Exercise prompt: Report how many lines below include the string "lookup". Please keep the reply to that number.
** Opening Exercise input block **
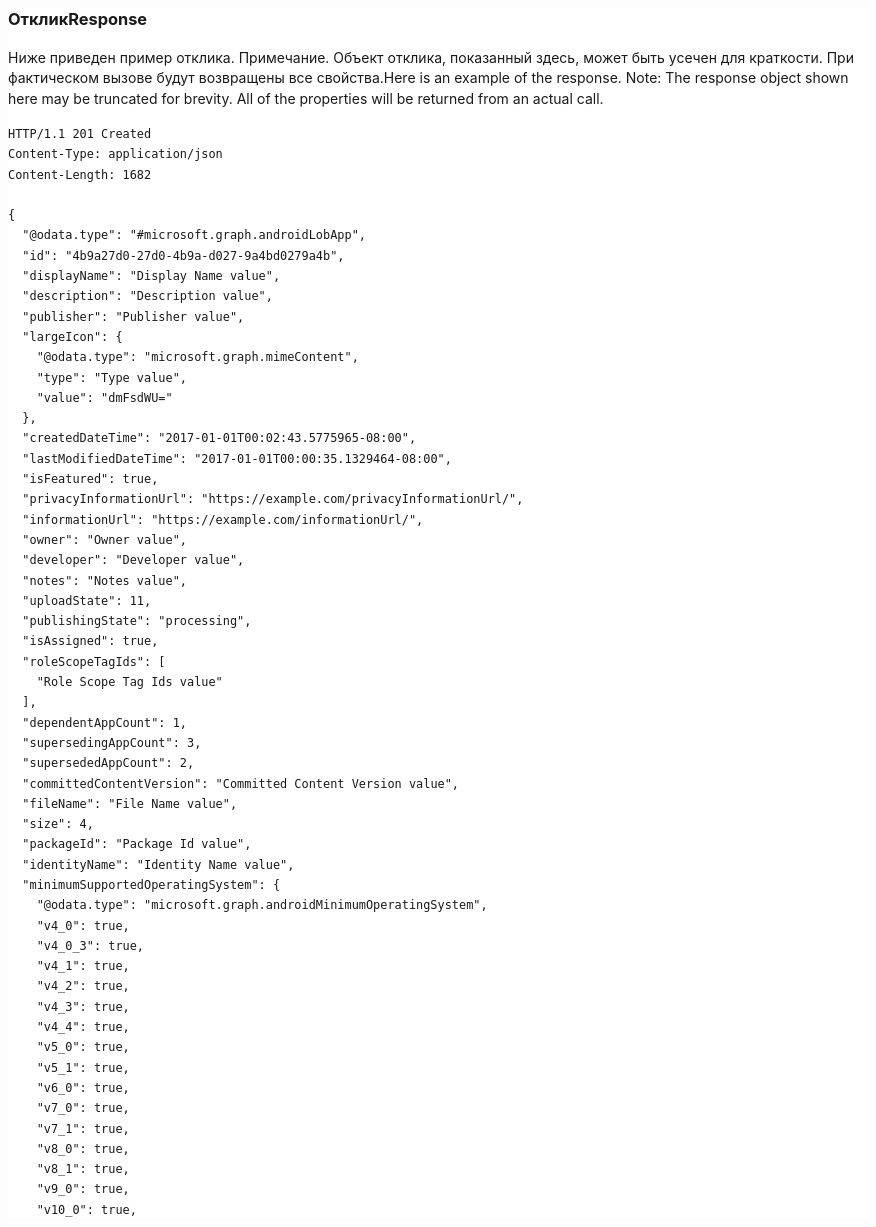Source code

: ### <a name="response"></a><span data-ttu-id="0766f-250">Отклик</span><span class="sxs-lookup"><span data-stu-id="0766f-250">Response</span></span>
<span data-ttu-id="0766f-p124">Ниже приведен пример отклика. Примечание. Объект отклика, показанный здесь, может быть усечен для краткости. При фактическом вызове будут возвращены все свойства.</span><span class="sxs-lookup"><span data-stu-id="0766f-p124">Here is an example of the response. Note: The response object shown here may be truncated for brevity. All of the properties will be returned from an actual call.</span></span>
``` http
HTTP/1.1 201 Created
Content-Type: application/json
Content-Length: 1682

{
  "@odata.type": "#microsoft.graph.androidLobApp",
  "id": "4b9a27d0-27d0-4b9a-d027-9a4bd0279a4b",
  "displayName": "Display Name value",
  "description": "Description value",
  "publisher": "Publisher value",
  "largeIcon": {
    "@odata.type": "microsoft.graph.mimeContent",
    "type": "Type value",
    "value": "dmFsdWU="
  },
  "createdDateTime": "2017-01-01T00:02:43.5775965-08:00",
  "lastModifiedDateTime": "2017-01-01T00:00:35.1329464-08:00",
  "isFeatured": true,
  "privacyInformationUrl": "https://example.com/privacyInformationUrl/",
  "informationUrl": "https://example.com/informationUrl/",
  "owner": "Owner value",
  "developer": "Developer value",
  "notes": "Notes value",
  "uploadState": 11,
  "publishingState": "processing",
  "isAssigned": true,
  "roleScopeTagIds": [
    "Role Scope Tag Ids value"
  ],
  "dependentAppCount": 1,
  "supersedingAppCount": 3,
  "supersededAppCount": 2,
  "committedContentVersion": "Committed Content Version value",
  "fileName": "File Name value",
  "size": 4,
  "packageId": "Package Id value",
  "identityName": "Identity Name value",
  "minimumSupportedOperatingSystem": {
    "@odata.type": "microsoft.graph.androidMinimumOperatingSystem",
    "v4_0": true,
    "v4_0_3": true,
    "v4_1": true,
    "v4_2": true,
    "v4_3": true,
    "v4_4": true,
    "v5_0": true,
    "v5_1": true,
    "v6_0": true,
    "v7_0": true,
    "v7_1": true,
    "v8_0": true,
    "v8_1": true,
    "v9_0": true,
    "v10_0": true,
```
** Closing Exercise input block **
Finished task: 2